* [作業要件]
1 – 艦これ公式ライトノベルを紹介する抜粋によれば、『陽炎、抜錨します!』が世に出たのは何年ですか。
2 – 艦これ公式ライトノベル『陽炎、抜錨します!』を紹介する抜粋を、最後の文の後から書き継いでください。

* [選定抜粋]
........
『陽炎、抜錨します!』が描く艦これ世界

 今回は艦これアーケードから艦これの世界に入門した方や、もちろんブラウザ版からプレイしている古参の人にも是非とも知ってもらいたい艦これ公式ライトノベル『陽炎、抜錨します!』(以下『陽抜』)を紹介します。

 艦これからは公式漫画やライトノベル、記憶にも新しいアニメなど、ゲーム以外にも様々なメディアミックス展開がされています。その中の一つで、2013年に先陣を切る形で出てきたのが『陽抜』です。
........
* [データ記録]

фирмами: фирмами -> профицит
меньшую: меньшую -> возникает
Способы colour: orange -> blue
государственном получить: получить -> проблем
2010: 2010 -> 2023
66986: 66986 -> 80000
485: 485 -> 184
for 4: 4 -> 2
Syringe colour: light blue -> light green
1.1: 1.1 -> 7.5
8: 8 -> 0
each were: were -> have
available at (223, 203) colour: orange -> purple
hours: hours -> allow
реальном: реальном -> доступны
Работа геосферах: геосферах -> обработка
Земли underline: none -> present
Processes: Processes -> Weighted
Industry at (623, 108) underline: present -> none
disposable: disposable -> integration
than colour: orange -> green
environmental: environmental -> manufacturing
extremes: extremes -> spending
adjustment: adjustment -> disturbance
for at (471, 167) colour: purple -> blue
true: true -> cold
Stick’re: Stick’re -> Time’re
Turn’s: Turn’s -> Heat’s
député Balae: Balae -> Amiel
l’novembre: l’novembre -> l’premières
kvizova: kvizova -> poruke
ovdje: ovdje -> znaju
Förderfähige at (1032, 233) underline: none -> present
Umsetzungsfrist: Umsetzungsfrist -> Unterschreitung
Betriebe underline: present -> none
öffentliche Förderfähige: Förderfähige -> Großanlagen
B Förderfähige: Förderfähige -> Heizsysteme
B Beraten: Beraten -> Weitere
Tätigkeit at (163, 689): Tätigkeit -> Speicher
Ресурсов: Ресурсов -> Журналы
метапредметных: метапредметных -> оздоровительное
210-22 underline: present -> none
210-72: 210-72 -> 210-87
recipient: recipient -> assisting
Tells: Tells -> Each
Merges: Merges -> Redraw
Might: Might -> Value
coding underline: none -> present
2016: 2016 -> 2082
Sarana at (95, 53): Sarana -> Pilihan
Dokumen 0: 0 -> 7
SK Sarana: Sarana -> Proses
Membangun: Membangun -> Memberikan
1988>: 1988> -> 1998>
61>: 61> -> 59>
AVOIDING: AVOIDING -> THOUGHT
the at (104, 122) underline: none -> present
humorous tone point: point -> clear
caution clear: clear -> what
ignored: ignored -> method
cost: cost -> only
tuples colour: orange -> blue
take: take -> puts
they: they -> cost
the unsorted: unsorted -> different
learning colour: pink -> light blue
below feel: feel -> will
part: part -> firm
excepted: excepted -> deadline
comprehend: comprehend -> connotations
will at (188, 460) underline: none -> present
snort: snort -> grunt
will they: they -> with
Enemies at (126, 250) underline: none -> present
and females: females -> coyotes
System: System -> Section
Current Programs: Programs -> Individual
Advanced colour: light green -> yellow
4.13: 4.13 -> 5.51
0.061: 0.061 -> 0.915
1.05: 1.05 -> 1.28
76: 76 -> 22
........
* [記述回答]
1 – 2013年です。

2 –
 『陽抜』は作品名でわかるように駆逐艦陽炎が主人公として活躍する物語で、彼女が呉鎮守府から横須賀鎮守府に転勤になるところから始まります。陽炎はそのパーソナリティを買われ、第十四駆逐艦の嚮導艦として着任したのでした。しかし、そのメンバーは捻くれ者や自信のない駆逐艦ばかりで、陽炎は困ってしまう。ここから、7巻に及ぶ陽炎と第十四駆逐隊の面々との物語が始まるのです。メンバーは、一人目、駆逐艦を卑下する駆逐艦曙、二人目、自分の弱さを筋トレで補おうとする駆逐艦皐月、三人目、過去の失敗から戦闘の自信をなくしてしまった駆逐艦潮、四人目、無口な駆逐艦霰、五人目、霰を守ることで自分の役割を見出そうとする駆逐艦長月。この五人が陽炎の攻略しなければいけないメンバーとなります。

 『陽抜』の魅力はなんといっても、それぞれのキャラクターに備わっている個性の掘り下げ方の深さでしょう。物語の中で陽炎が出会い、それぞれの話の中心に据えられる艦娘は必ず過去のエピソードを持っています。具体例をあげてしまうとネタバレになってしまうので詳細は書きませんが、過去の失敗を引きずる艦娘と陽炎が共に戦い絆を深め、その艦娘がある意味での答えを得ることでストーリーは進んでいきます。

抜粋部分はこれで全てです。